## [Exercise description]
Your reply should hold only the lines from the records below where "basket" occurs.
START Source data
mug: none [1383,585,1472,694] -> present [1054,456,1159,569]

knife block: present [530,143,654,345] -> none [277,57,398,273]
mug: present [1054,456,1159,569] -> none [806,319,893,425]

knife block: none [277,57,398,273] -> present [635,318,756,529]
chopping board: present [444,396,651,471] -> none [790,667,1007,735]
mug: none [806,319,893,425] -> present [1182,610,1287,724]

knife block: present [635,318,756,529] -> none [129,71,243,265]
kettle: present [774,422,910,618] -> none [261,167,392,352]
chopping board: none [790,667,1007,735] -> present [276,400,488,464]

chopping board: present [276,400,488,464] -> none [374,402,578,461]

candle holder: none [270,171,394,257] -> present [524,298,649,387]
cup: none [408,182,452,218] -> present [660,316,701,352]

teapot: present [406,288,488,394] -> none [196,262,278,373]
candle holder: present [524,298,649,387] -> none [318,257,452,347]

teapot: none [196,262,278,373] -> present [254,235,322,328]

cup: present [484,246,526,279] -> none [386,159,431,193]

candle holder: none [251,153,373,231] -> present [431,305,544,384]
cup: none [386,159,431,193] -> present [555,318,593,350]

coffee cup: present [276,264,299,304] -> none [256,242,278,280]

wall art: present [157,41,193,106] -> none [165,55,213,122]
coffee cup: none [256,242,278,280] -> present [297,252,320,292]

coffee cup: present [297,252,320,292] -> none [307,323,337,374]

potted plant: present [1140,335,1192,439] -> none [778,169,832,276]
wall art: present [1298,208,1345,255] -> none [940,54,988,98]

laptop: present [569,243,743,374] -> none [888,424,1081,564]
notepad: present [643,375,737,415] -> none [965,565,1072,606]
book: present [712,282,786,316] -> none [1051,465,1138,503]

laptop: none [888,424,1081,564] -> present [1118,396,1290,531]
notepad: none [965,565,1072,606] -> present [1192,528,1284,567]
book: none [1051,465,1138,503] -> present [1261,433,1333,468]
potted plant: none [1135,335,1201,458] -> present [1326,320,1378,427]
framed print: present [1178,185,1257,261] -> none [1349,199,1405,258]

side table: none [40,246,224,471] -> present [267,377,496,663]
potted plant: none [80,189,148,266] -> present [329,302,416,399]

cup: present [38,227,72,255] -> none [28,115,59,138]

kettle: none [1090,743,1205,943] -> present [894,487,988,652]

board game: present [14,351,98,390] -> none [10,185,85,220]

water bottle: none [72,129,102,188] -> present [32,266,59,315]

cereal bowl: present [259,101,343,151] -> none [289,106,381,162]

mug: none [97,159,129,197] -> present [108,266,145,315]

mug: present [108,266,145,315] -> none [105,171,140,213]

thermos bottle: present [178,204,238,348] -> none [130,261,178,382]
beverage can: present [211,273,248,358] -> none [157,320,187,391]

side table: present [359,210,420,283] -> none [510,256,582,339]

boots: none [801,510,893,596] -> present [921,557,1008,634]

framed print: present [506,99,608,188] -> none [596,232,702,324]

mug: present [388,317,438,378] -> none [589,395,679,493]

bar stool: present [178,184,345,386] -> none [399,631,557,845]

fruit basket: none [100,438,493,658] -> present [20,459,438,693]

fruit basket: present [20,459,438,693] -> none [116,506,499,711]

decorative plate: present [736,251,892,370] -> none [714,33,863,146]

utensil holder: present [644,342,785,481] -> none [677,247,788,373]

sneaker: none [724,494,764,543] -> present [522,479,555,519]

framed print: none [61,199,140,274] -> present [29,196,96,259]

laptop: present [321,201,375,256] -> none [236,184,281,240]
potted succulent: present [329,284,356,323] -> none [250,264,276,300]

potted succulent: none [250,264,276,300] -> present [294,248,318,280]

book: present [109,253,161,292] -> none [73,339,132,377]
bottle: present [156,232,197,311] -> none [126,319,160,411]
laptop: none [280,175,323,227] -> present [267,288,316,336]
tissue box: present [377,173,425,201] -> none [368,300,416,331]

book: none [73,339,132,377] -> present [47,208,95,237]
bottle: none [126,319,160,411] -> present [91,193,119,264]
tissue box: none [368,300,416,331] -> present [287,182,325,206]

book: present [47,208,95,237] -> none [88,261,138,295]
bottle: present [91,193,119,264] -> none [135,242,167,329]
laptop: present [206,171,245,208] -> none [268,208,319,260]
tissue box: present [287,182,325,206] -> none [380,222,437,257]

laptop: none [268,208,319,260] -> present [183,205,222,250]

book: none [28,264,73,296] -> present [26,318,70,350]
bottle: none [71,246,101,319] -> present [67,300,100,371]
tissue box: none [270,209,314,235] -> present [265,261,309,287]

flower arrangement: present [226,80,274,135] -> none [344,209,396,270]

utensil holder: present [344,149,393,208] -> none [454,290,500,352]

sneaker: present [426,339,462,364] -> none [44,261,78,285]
END Source data
## [Solution to this exercise]
fruit basket: none [100,438,493,658] -> present [20,459,438,693]
fruit basket: present [20,459,438,693] -> none [116,506,499,711]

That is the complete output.